Zwei Tage später verlor Bayer in Villarreal ziemlich kläglich 0:2. Erst ein duseliges 1:0 gegen Hamburg verschaffte Schmidt am nächsten Wochenende Luft - und setzte jene Serie in Gang, die mit dem verdienten Sieg gegen eine zwar widerstandsbereite, aber substantiell unterlegene Hertha fortgesetzt wurde. Brandt - im sechsten Spiel hintereinander erfolgreich - und Lars Bender schossen die Tore, Vedad Ibisevic erzielte das 1:2 für die Berliner, die sich nun laut Kapitän Lustenberger der Sicherung von Platz fünf widmen wollen.

"Man kann den Hut ziehen vor der Geschäftsführung", sagte Brandt nun zum Saisonverlauf, "woanders wäre der Trainer vielleicht entlassen worden". Diese Äußerung ist zwar nicht mit einer Liebeserklärung an Völler und Schmidt zu verwechseln, aber sie entspricht dem professionellen Charakter, der dieser ausgewogen zusammengestellten Mannschaft innewohnt. "Am Ende entscheidet das Ergebnis, und wie es aussieht, haben sie alles richtig gemacht", setzte der knapp 20-jährige Brandt seine abgeklärte Analyse fort. Dem Tenor schloss sich Kramer an, als er meinte: "Dem Trainer wurde die Zeit gegeben, jetzt ernten alle die Früchte."

Was Bayer außer dem aktuellen Erfolg in der Liga hervorhebt, ist die Perspektive, die der jugendliche Kader bietet.

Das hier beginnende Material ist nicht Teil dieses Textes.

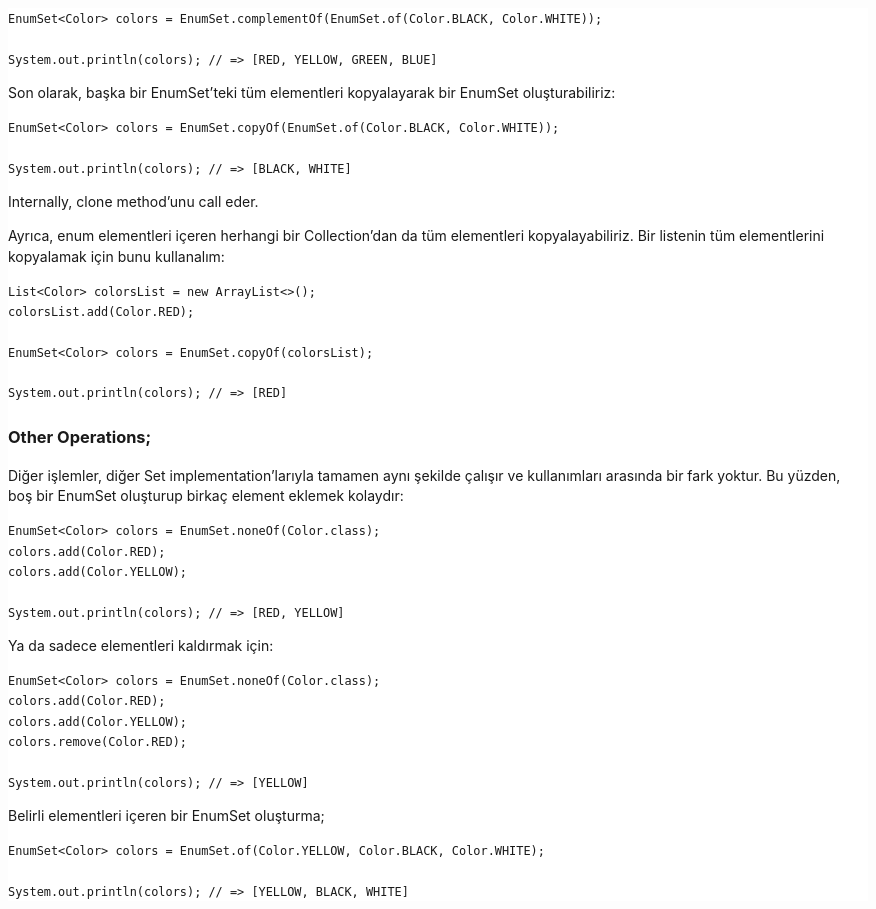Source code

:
 ```
EnumSet<Color> colors = EnumSet.complementOf(EnumSet.of(Color.BLACK, Color.WHITE));

System.out.println(colors); // => [RED, YELLOW, GREEN, BLUE]
```

Son olarak, başka bir EnumSet’teki tüm elementleri kopyalayarak bir EnumSet oluşturabiliriz:

```
EnumSet<Color> colors = EnumSet.copyOf(EnumSet.of(Color.BLACK, Color.WHITE));
        
System.out.println(colors); // => [BLACK, WHITE]
```

Internally, clone method’unu call eder.

Ayrıca, enum elementleri içeren herhangi bir Collection’dan da tüm elementleri kopyalayabiliriz. Bir listenin tüm
elementlerini kopyalamak için bunu kullanalım:

```
List<Color> colorsList = new ArrayList<>();
colorsList.add(Color.RED);

EnumSet<Color> colors = EnumSet.copyOf(colorsList);

System.out.println(colors); // => [RED]
``` 

### Other Operations;

Diğer işlemler, diğer Set implementation’larıyla tamamen aynı şekilde çalışır ve kullanımları arasında bir fark yoktur.
Bu yüzden, boş bir EnumSet oluşturup birkaç element eklemek kolaydır:

```
EnumSet<Color> colors = EnumSet.noneOf(Color.class);
colors.add(Color.RED);
colors.add(Color.YELLOW);

System.out.println(colors); // => [RED, YELLOW]
```

Ya da sadece elementleri kaldırmak için:

```
EnumSet<Color> colors = EnumSet.noneOf(Color.class);
colors.add(Color.RED);
colors.add(Color.YELLOW);
colors.remove(Color.RED);

System.out.println(colors); // => [YELLOW]
```

Belirli elementleri içeren bir EnumSet oluşturma;

```
EnumSet<Color> colors = EnumSet.of(Color.YELLOW, Color.BLACK, Color.WHITE);

System.out.println(colors); // => [YELLOW, BLACK, WHITE]
```
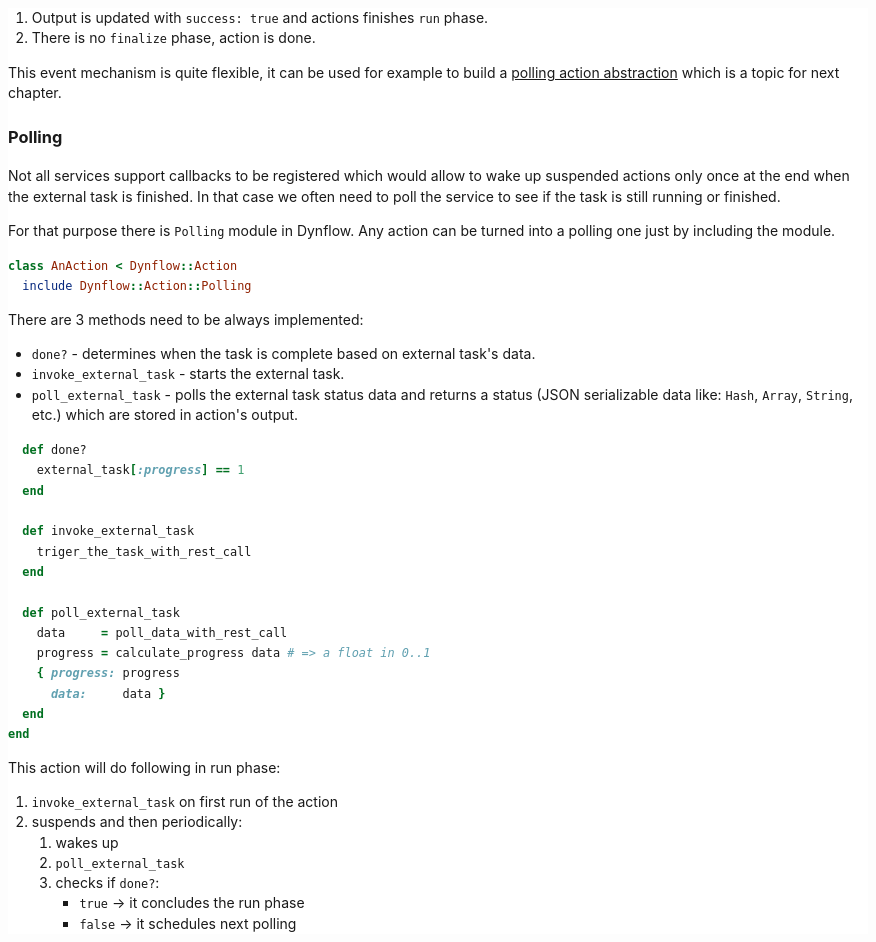 1.  Output is updated with `success: true` and actions finishes `run` phase.
1.  There is no `finalize` phase, action is done.

This event mechanism is quite flexible, it can be used for example to build a
[polling action abstraction](https://github.com/Dynflow/dynflow/blob/master/lib/dynflow/action/polling.rb)
which is a topic for next chapter.

### Polling

Not all services support callbacks to be registered which would allow to wake up suspended
actions only once at the end when the external task is finished. In that case we often
need to poll the service to see if the task is still running or finished.

For that purpose there is `Polling` module in Dynflow. Any action can be turned into a polling one
just by including the module.

```ruby
class AnAction < Dynflow::Action
  include Dynflow::Action::Polling
```

There are 3 methods need to be always implemented:

-   `done?` - determines when the task is complete based on external task's data.
-   `invoke_external_task` - starts the external task.
-   `poll_external_task` - polls the external task status data and returns a status
    (JSON serializable data like: `Hash`, `Array`, `String`, etc.) which are stored in action's
    output.

```ruby
  def done?
    external_task[:progress] == 1
  end

  def invoke_external_task
    triger_the_task_with_rest_call
  end

  def poll_external_task
    data     = poll_data_with_rest_call
    progress = calculate_progress data # => a float in 0..1
    { progress: progress
      data:     data }
  end
end
```

This action will do following in run phase:

1.  `invoke_external_task` on first run of the action
1.  suspends and then periodically:
    1.  wakes up
    1.  `poll_external_task`
    1.  checks if `done?`:
        - `true` -> it concludes the run phase
        - `false` -> it schedules next polling
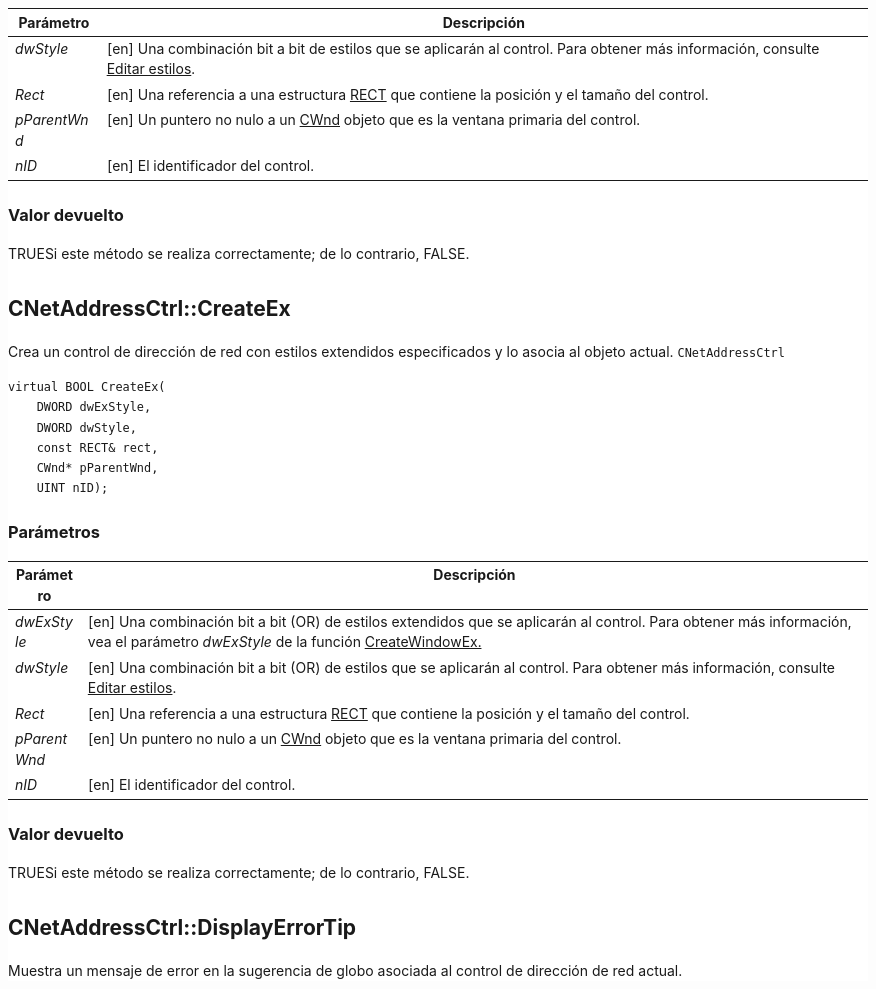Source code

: |Parámetro|Descripción|
|---------------|-----------------|
|*dwStyle*|[en] Una combinación bit a bit de estilos que se aplicarán al control. Para obtener más información, consulte [Editar estilos](../../mfc/reference/styles-used-by-mfc.md#edit-styles).|
|*Rect*|[en] Una referencia a una estructura [RECT](/windows/win32/api/windef/ns-windef-rect) que contiene la posición y el tamaño del control.|
|*pParentWnd*|[en] Un puntero no nulo a un [CWnd](../../mfc/reference/cwnd-class.md) objeto que es la ventana primaria del control.|
|*nID*|[en] El identificador del control.|

### <a name="return-value"></a>Valor devuelto

TRUESi este método se realiza correctamente; de lo contrario, FALSE.

## <a name="cnetaddressctrlcreateex"></a><a name="createex"></a>CNetAddressCtrl::CreateEx

Crea un control de dirección de red con estilos extendidos especificados y lo asocia al objeto actual. `CNetAddressCtrl`

```
virtual BOOL CreateEx(
    DWORD dwExStyle,
    DWORD dwStyle,
    const RECT& rect,
    CWnd* pParentWnd,
    UINT nID);
```

### <a name="parameters"></a>Parámetros

|Parámetro|Descripción|
|---------------|-----------------|
|*dwExStyle*|[en] Una combinación bit a bit (OR) de estilos extendidos que se aplicarán al control. Para obtener más información, vea el parámetro *dwExStyle* de la función [CreateWindowEx.](/windows/win32/api/winuser/nf-winuser-createwindowexw)|
|*dwStyle*|[en] Una combinación bit a bit (OR) de estilos que se aplicarán al control. Para obtener más información, consulte [Editar estilos](../../mfc/reference/styles-used-by-mfc.md#edit-styles).|
|*Rect*|[en] Una referencia a una estructura [RECT](/windows/win32/api/windef/ns-windef-rect) que contiene la posición y el tamaño del control.|
|*pParentWnd*|[en] Un puntero no nulo a un [CWnd](../../mfc/reference/cwnd-class.md) objeto que es la ventana primaria del control.|
|*nID*|[en] El identificador del control.|

### <a name="return-value"></a>Valor devuelto

TRUESi este método se realiza correctamente; de lo contrario, FALSE.

## <a name="cnetaddressctrldisplayerrortip"></a><a name="displayerrortip"></a>CNetAddressCtrl::DisplayErrorTip

Muestra un mensaje de error en la sugerencia de globo asociada al control de dirección de red actual.
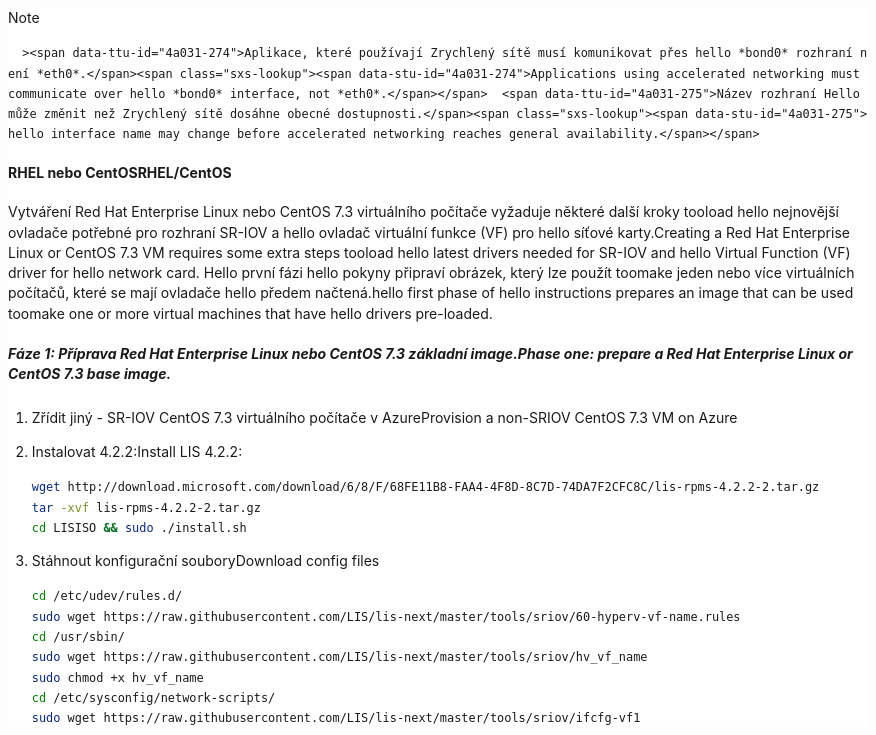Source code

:  >[!NOTE]
      ><span data-ttu-id="4a031-274">Aplikace, které používají Zrychlený sítě musí komunikovat přes hello *bond0* rozhraní není *eth0*.</span><span class="sxs-lookup"><span data-stu-id="4a031-274">Applications using accelerated networking must communicate over hello *bond0* interface, not *eth0*.</span></span>  <span data-ttu-id="4a031-275">Název rozhraní Hello může změnit než Zrychlený sítě dosáhne obecné dostupnosti.</span><span class="sxs-lookup"><span data-stu-id="4a031-275">hello interface name may change before accelerated networking reaches general availability.</span></span>

#### <a name="rhelcentos"></a><span data-ttu-id="4a031-276">RHEL nebo CentOS</span><span class="sxs-lookup"><span data-stu-id="4a031-276">RHEL/CentOS</span></span>

<span data-ttu-id="4a031-277">Vytváření Red Hat Enterprise Linux nebo CentOS 7.3 virtuálního počítače vyžaduje některé další kroky tooload hello nejnovější ovladače potřebné pro rozhraní SR-IOV a hello ovladač virtuální funkce (VF) pro hello síťové karty.</span><span class="sxs-lookup"><span data-stu-id="4a031-277">Creating a Red Hat Enterprise Linux or CentOS 7.3 VM requires some extra steps tooload hello latest drivers needed for SR-IOV and hello Virtual Function (VF) driver for hello network card.</span></span> <span data-ttu-id="4a031-278">Hello první fázi hello pokyny připraví obrázek, který lze použít toomake jeden nebo více virtuálních počítačů, které se mají ovladače hello předem načtená.</span><span class="sxs-lookup"><span data-stu-id="4a031-278">hello first phase of hello instructions prepares an image that can be used toomake one or more virtual machines that have hello drivers pre-loaded.</span></span>

##### <a name="phase-one-prepare-a-red-hat-enterprise-linux-or-centos-73-base-image"></a><span data-ttu-id="4a031-279">Fáze 1: Příprava Red Hat Enterprise Linux nebo CentOS 7.3 základní image.</span><span class="sxs-lookup"><span data-stu-id="4a031-279">Phase one: prepare a Red Hat Enterprise Linux or CentOS 7.3 base image.</span></span> 

1.  <span data-ttu-id="4a031-280">Zřídit jiný - SR-IOV CentOS 7.3 virtuálního počítače v Azure</span><span class="sxs-lookup"><span data-stu-id="4a031-280">Provision a non-SRIOV CentOS 7.3 VM on Azure</span></span>

2.  <span data-ttu-id="4a031-281">Instalovat 4.2.2:</span><span class="sxs-lookup"><span data-stu-id="4a031-281">Install LIS 4.2.2:</span></span>
    
    ```bash
    wget http://download.microsoft.com/download/6/8/F/68FE11B8-FAA4-4F8D-8C7D-74DA7F2CFC8C/lis-rpms-4.2.2-2.tar.gz
    tar -xvf lis-rpms-4.2.2-2.tar.gz
    cd LISISO && sudo ./install.sh
    ```

3.  <span data-ttu-id="4a031-282">Stáhnout konfigurační soubory</span><span class="sxs-lookup"><span data-stu-id="4a031-282">Download config files</span></span>
    
    ```bash
    cd /etc/udev/rules.d/  
    sudo wget https://raw.githubusercontent.com/LIS/lis-next/master/tools/sriov/60-hyperv-vf-name.rules 
    cd /usr/sbin/
    sudo wget https://raw.githubusercontent.com/LIS/lis-next/master/tools/sriov/hv_vf_name 
    sudo chmod +x hv_vf_name
    cd /etc/sysconfig/network-scripts/
    sudo wget https://raw.githubusercontent.com/LIS/lis-next/master/tools/sriov/ifcfg-vf1   
    ```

Was in ihm steckt, das haben die vorigen Wochen gezeigt, als begnadete Spieler wie Brandt und Bellarabi aus ihren Formtiefs fanden und im Mittelfeld Charles Aranguiz den bestimmenden Platz einnahm, den die Planer vor der Saison für ihn vorgesehen hatten - bis dem Chilenen beim ersten Training auf rheinischem Grund und Boden die Achillessehne riss. Verluste auf dem Transfermarkt muss Schmidt nicht befürchten, die Mannschaft soll beisammenbleiben und verstärkt werden, allenfalls der karrierebewusste mexikanische Torjäger Chicharito könnte im Falle eines obszönen Angebots abhandenkommen.

Die Sorge um Stammtorwart Bernd Leno hat den Leverkusenern der Stammtorwart Leno selbst genommen, als er am Samstag vor dem Spiel erklärte, keinen Gebrauch von seiner Ausstiegsklausel machen zu wollen. Die angebotene Vertragsverlängerung hat Leno aber abgelehnt.